Auch in Deutschland scheint gerade eine brandneue Schauspielfamilie heranzuwachsen. Nach Uwe Ochsenknecht (58) und seinen Söhnen Jimmy Blue (22) und Wilson Gonzalez (24) schickt sich unlängst Til Schweiger (50) an, der Leinwand einige Nachwuchs-Talente zu spendieren. Alle drei Töchter Luna (17), Lilli (15) und Emma (11) haben bereits einschlägige Erfahrungen im Film-Business und wirkten etwa im Erfolgshit "Keinohrhasen" an der Seite von Vater Til mit. Ob ihnen damit aber zwangsläufig auch eine längere Karriere beschienen ist, bleibt abzuwarten, als optimales Sprungbrett in die Branche diente der Name Schweiger in diesem Fall aber allemal.
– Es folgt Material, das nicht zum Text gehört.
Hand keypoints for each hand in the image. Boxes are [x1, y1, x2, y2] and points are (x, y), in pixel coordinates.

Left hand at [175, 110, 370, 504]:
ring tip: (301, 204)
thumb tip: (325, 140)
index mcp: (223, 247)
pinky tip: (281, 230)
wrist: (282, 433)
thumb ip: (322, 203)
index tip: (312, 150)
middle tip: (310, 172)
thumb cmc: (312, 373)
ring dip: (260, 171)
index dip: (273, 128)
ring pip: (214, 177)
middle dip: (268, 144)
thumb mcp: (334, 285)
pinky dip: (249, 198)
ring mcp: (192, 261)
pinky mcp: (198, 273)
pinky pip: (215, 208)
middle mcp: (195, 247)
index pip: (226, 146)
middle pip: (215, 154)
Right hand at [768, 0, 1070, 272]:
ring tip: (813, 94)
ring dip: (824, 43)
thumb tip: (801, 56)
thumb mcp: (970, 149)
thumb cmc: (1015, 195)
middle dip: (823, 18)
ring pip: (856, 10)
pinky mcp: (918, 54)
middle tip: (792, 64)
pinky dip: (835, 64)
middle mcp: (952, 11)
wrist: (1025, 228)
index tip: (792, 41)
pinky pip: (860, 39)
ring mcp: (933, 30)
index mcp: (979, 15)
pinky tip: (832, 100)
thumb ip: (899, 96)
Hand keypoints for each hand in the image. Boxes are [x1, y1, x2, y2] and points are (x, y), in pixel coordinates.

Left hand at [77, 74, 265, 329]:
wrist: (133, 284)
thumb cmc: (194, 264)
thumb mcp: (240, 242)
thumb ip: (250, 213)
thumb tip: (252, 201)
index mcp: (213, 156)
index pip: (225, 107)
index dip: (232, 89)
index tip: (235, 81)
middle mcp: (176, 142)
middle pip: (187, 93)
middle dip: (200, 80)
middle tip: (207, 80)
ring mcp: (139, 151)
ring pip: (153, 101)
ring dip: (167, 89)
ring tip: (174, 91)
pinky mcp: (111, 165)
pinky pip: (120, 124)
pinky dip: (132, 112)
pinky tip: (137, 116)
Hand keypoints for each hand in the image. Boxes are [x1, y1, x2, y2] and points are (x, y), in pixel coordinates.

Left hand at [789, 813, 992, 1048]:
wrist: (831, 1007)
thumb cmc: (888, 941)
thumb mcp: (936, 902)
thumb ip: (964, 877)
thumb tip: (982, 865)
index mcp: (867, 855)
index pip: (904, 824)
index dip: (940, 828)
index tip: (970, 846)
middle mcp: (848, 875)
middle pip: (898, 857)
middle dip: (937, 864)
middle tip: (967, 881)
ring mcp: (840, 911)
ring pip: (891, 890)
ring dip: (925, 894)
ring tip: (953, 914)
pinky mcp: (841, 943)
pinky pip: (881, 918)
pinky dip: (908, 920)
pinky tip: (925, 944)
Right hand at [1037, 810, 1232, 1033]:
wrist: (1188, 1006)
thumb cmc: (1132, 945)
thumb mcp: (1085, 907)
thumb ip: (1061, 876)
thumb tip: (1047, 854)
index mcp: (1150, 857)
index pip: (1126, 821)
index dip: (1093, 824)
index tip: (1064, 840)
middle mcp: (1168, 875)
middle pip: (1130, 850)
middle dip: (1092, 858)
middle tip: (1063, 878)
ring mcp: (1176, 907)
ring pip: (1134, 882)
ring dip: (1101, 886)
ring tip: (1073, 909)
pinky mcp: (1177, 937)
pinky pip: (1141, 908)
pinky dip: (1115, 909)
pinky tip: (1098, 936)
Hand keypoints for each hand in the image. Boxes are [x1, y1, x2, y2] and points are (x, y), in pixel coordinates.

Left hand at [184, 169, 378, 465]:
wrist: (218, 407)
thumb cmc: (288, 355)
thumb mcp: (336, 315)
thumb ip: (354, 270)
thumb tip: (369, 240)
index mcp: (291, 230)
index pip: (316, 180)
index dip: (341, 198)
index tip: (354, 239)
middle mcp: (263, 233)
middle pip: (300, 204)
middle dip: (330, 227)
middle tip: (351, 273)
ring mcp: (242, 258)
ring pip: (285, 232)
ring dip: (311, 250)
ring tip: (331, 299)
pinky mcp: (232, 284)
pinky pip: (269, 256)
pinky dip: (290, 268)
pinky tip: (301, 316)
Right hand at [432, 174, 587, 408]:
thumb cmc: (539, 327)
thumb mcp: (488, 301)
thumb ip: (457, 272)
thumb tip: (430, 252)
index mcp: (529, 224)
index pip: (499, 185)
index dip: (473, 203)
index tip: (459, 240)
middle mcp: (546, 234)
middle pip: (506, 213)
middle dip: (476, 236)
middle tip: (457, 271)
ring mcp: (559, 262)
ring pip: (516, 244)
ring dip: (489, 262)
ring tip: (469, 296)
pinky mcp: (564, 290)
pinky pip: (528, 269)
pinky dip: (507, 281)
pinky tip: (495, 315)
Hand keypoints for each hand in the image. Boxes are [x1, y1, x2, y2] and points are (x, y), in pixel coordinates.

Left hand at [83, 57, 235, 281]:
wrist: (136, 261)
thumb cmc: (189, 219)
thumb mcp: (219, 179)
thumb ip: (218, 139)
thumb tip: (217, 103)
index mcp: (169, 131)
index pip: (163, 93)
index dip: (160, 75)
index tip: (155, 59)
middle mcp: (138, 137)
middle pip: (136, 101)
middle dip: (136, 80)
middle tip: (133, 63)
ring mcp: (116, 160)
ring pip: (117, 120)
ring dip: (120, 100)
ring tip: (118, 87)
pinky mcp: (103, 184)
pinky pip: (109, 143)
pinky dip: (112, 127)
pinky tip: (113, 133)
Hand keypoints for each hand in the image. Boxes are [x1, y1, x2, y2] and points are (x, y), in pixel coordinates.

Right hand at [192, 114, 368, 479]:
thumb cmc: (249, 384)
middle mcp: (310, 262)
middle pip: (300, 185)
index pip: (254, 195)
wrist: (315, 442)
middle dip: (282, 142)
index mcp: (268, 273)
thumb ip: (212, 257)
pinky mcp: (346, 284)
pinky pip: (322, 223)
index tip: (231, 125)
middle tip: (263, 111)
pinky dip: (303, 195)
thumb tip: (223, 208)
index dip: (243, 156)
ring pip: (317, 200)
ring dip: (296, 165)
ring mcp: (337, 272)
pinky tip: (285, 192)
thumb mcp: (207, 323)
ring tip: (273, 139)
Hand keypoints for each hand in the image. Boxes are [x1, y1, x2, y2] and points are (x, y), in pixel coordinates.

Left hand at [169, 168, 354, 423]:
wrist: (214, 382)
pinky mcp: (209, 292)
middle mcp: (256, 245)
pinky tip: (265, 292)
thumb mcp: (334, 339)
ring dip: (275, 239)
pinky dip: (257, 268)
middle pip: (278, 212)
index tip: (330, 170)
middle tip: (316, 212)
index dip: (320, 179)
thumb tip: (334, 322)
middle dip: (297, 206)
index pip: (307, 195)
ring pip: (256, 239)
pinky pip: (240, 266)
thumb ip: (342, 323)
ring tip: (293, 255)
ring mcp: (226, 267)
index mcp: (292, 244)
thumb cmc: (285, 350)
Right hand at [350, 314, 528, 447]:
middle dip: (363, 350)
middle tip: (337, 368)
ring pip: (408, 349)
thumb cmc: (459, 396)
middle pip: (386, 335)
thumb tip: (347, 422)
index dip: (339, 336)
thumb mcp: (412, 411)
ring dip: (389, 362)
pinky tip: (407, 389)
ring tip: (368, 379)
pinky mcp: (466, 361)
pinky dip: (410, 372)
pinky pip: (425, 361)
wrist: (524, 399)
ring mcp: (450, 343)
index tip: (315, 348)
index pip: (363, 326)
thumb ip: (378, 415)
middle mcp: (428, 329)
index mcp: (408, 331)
Mit aller Macht scheint derzeit Will Smith (45) seine Kinder im Filmgeschäft etablieren zu wollen. Der berühmte Rapper und Darsteller aus Blockbustern wie "Independence Day" oder der "Men In Black"-Reihe drehte bereits drei Filme mit seinem erst 15-jährigen Sohn Jaden, darunter "Das Streben nach Glück" oder zuletzt den von Kritikern zerrissenen "After Earth".

Ohne dem stets etwas zerknirscht dreinblickenden Jaden jegliches Talent absprechen zu wollen, ist es sicherlich keine allzu gewagte These, zu behaupten, dass er wohl nie in das Rennen um einen Oscar einsteigen wird. Auch die 2000 geborene Tochter Willow war bereits an der Seite ihres berühmten Daddys zu sehen, nämlich im Endzeit-Streifen "I Am Legend". Beide Smith-Sprösslinge sind zudem auch als Musiker unterwegs - sicherlich sehr zur Freude von Vater Will.